Scan the listing beneath this sentence. Report each line with the word "Välkommen".

> [Data shown]
· · · · · · ·
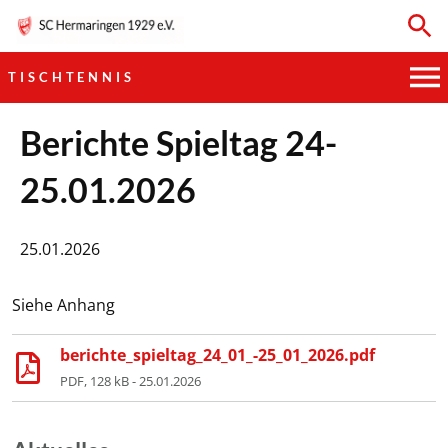
TISCHTENNIS
HAUPTVEREIN
Berichte Spieltag 24-
25.01.2026
SPORTKEGELN
FUSSBALL
25.01.2026
GYMNASTIK
Siehe Anhang
TISCHTENNIS
berichte_spieltag_24_01_-25_01_2026.pdf
PDF, 128 kB - 25.01.2026
BOGENSCHIESSEN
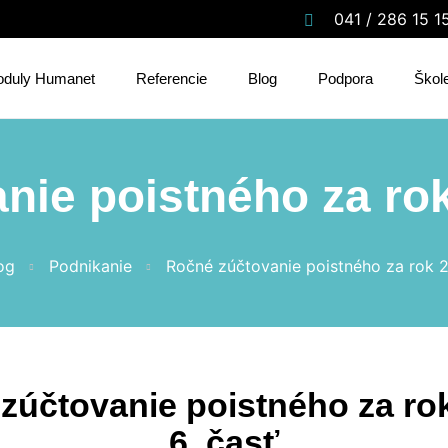
041 / 286 15 1
duly Humanet
Referencie
Blog
Podpora
Škol
ie poistného za rok
og
Podnikanie
Ročné zúčtovanie poistného za rok 2
zúčtovanie poistného za rok
6. časť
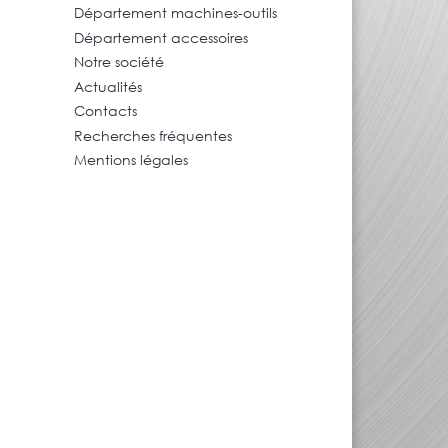
Département machines-outils
Département accessoires
Notre société
Actualités
Contacts
Recherches fréquentes
Mentions légales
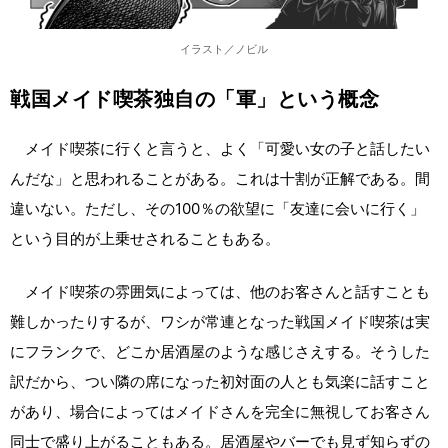
イラスト／ノビル
戦国メイド喫茶独自の「軍」という概念
メイド喫茶に行くと言うと、よく「可愛い女の子と話したい
んだな」と思われることがある。これは十割が正解である。間
違いない。ただし、その100％の欲望に「友達に会いに行く」
という目的が上乗せされることもある。
メイド喫茶の雰囲気によっては、他のお客さんと話すことも
難しかったりするが、ワシが常連となった戦国メイド喫茶は実
にフランクで、どこか居酒屋のような感じさえする。そうした
訳だから、つい隣の席になった初対面の人とも気楽に話すこと
があり、場合によってはメイドさんを完全に無視してお客さん
同士で盛り上がることもある。居酒屋やバーでも見ず知らずの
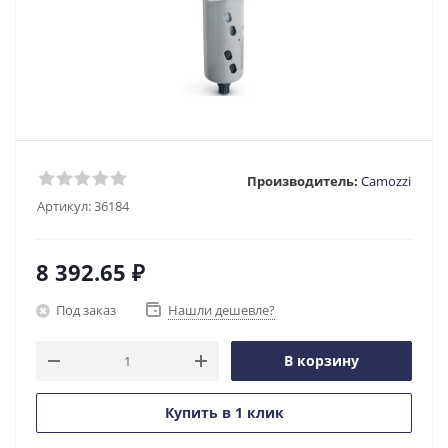
Производитель:
Camozzi
Артикул:
36184
8 392.65
₽
Под заказ
Нашли дешевле?
В корзину
Купить в 1 клик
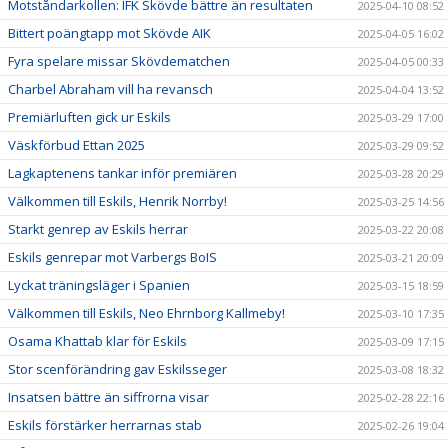
Motståndarkollen: IFK Skövde bättre än resultaten
2025-04-10 08:52
Bittert poängtapp mot Skövde AIK
2025-04-05 16:02
Fyra spelare missar Skövdematchen
2025-04-05 00:33
Charbel Abraham vill ha revansch
2025-04-04 13:52
Premiärluften gick ur Eskils
2025-03-29 17:00
Väskförbud Ettan 2025
2025-03-29 09:52
Lagkaptenens tankar inför premiären
2025-03-28 20:29
Välkommen till Eskils, Henrik Norrby!
2025-03-25 14:56
Starkt genrep av Eskils herrar
2025-03-22 20:08
Eskils genrepar mot Varbergs BoIS
2025-03-21 20:09
Lyckat träningsläger i Spanien
2025-03-15 18:59
Välkommen till Eskils, Neo Ehrnborg Kallmeby!
2025-03-10 17:35
Osama Khattab klar för Eskils
2025-03-09 17:15
Stor scenförändring gav Eskilsseger
2025-03-08 18:32
Insatsen bättre än siffrorna visar
2025-02-28 22:16
Eskils förstärker herrarnas stab
2025-02-26 19:04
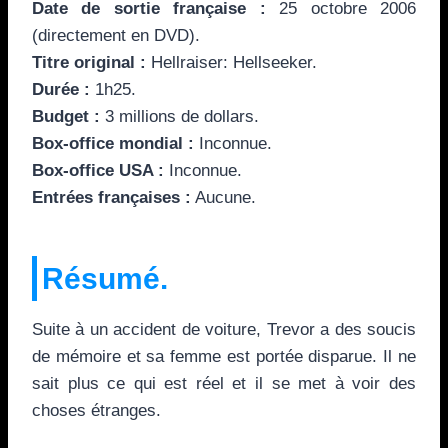
Date de sortie française :
25 octobre 2006
(directement en DVD).
Titre original :
Hellraiser: Hellseeker.
Durée :
1h25.
Budget :
3 millions de dollars.
Box-office mondial :
Inconnue.
Box-office USA :
Inconnue.
Entrées françaises :
Aucune.
Résumé.
Suite à un accident de voiture, Trevor a des soucis
de mémoire et sa femme est portée disparue. Il ne
sait plus ce qui est réel et il se met à voir des
choses étranges.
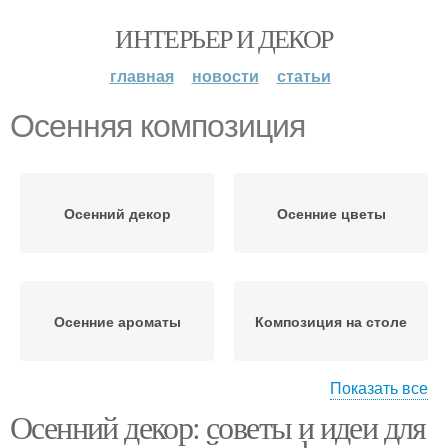
ИНТЕРЬЕР И ДЕКОР
главная
новости
статьи
Осенняя композиция
Осенний декор
Осенние цветы
Осенние ароматы
Композиция на столе
Показать все
Осенний декор: советы и идеи для
Осенний коврик
Осенние подушки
· · · · · · ·
> [Task solution]
Välkommen till Eskils, Henrik Norrby!
Välkommen till Eskils, Neo Ehrnborg Kallmeby!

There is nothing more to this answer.